DIRECTIONS:
[a] From the passage on selecting and switching participants in VCS, list every parameter name that falls under the videoSettings group.
[b] Retype the portion of the passage on selecting and switching participants in VCS between "ILS and event-specific" and "and switch participants.", inclusive.

SELECTED TEXT:
:::
ILS and event-specific applications are fascinating, but too much to cover in one blog post because it’s mostly about designing your client application. (I hope to return to this topic eventually though! At Daily we’ve been working on a unified rendering solution to make it easier to design this kind of app to span both web and mobile platforms.)

However, the second case — i.e. a recording or traditional live stream — is amenable to a deeper look right now. A recording or live stream on Daily’s platform is a unique case because it uses server-side rendering. There is a very specific API we can use to easily select and switch participants.

Selecting and switching in VCS

VCS is Daily’s Video Component System, currently in beta. You can read more about it in the announcement blog post. In short, VCS is a powerful toolkit for controlling your live stream or recording. It gives you a high degree of control over how the stream or video file gets rendered on Daily’s cloud. This control also includes selecting and switching participants.

💡

VCS is available through Daily’s live streaming and cloud recording, which are both pay-as-you-go features. Learn more about Daily pricing.

So let’s assume you’ve got a live stream or recording running, using Daily’s startRecording()/startLiveStreaming() methods. How do you control which participants are shown in the server-rendered stream?

There are two possibilities (not mutually exclusive). You can:

Select participants on the room level using the participants property on updateRecording()/updateLiveStreaming() methods.
Switch videos on the composition level using params available on the VCS baseline composition.
1. These params are all under the videoSettings group and have either a prefer or omit prefix:
  1. videoSettings.preferredParticipantIds
  2. videoSettings.preferScreenshare
  3. videoSettings.omitPaused
  4. videoSettings.omitAudioOnly
  5. videoSettings.omitExtraScreenshares
2. You could think of the prefer* ones as sorting the selected set into display order, and the omit* ones as filtering out specific types.
3. You’d send these values inside a composition_params property on the updateRecording()/updateLiveStreaming() methods.

The difference between these two options is exactly what we’ve been discussing throughout this post (but if you jumped right here from the beginning, don’t worry, this paragraph will explain the essential terminology). The first option lets you specify a list of available participants that you want to select on the server, i.e. make available and ensure the audio and video streams are connected. The second one then lets you switch between the participant streams that you’ve selected. With these tools, you can direct the actions taken by the rendering server quite precisely. We believe this set already covers most applications’ requirements out of the box.
:::
STUDY MATERIAL:
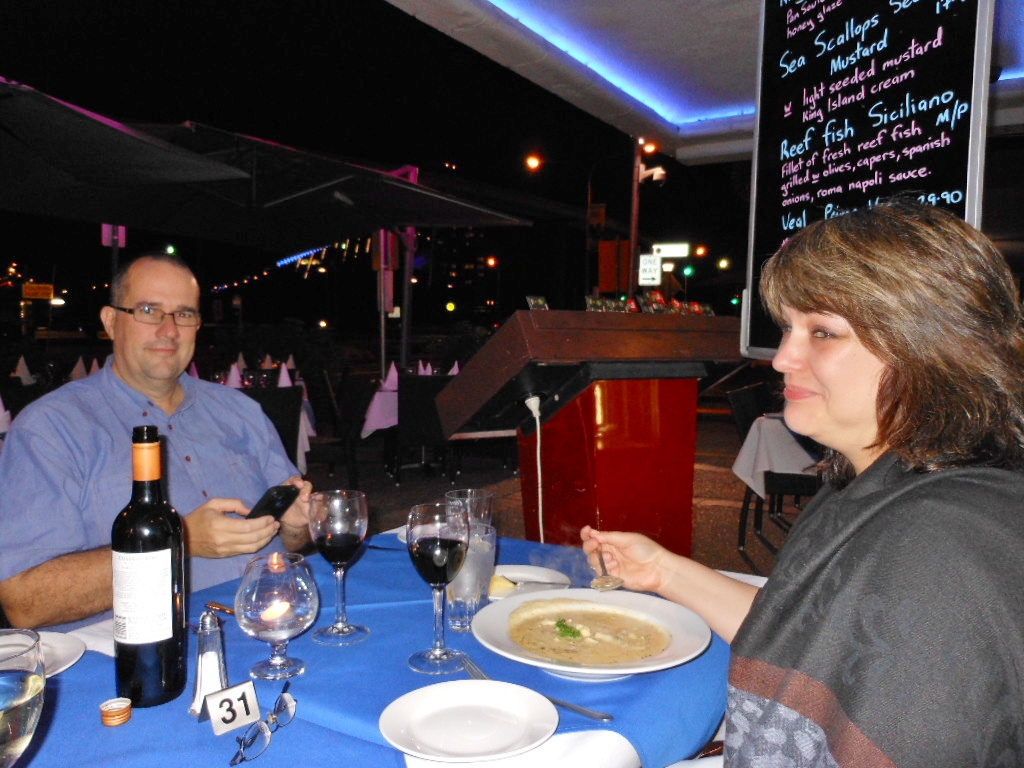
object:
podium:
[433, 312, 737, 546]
:::
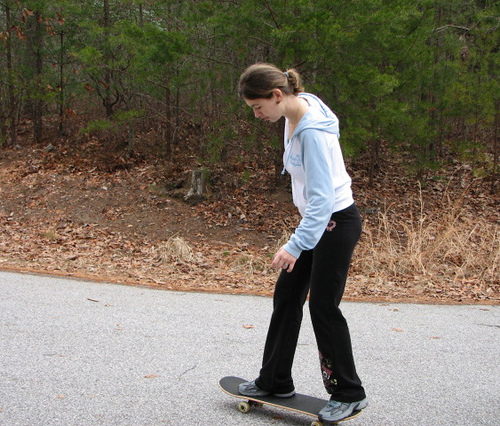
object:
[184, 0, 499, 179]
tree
:::
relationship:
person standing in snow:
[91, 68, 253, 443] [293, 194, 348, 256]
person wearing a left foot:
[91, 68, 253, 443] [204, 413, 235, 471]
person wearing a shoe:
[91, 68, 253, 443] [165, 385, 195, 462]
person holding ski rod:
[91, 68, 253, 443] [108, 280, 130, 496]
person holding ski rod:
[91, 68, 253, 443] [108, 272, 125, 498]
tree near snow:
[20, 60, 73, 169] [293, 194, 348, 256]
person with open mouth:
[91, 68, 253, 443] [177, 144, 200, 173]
:::
TASK-BY-TASK SOLUTIONS:
[a]
videoSettings.preferredParticipantIds
videoSettings.preferScreenshare
videoSettings.omitPaused
videoSettings.omitAudioOnly
videoSettings.omitExtraScreenshares

[b]
ILS and event-specific applications are fascinating, but too much to cover in one blog post because it’s mostly about designing your client application. (I hope to return to this topic eventually though! At Daily we’ve been working on a unified rendering solution to make it easier to design this kind of app to span both web and mobile platforms.)

However, the second case — i.e. a recording or traditional live stream — is amenable to a deeper look right now. A recording or live stream on Daily’s platform is a unique case because it uses server-side rendering. There is a very specific API we can use to easily select and switch participants.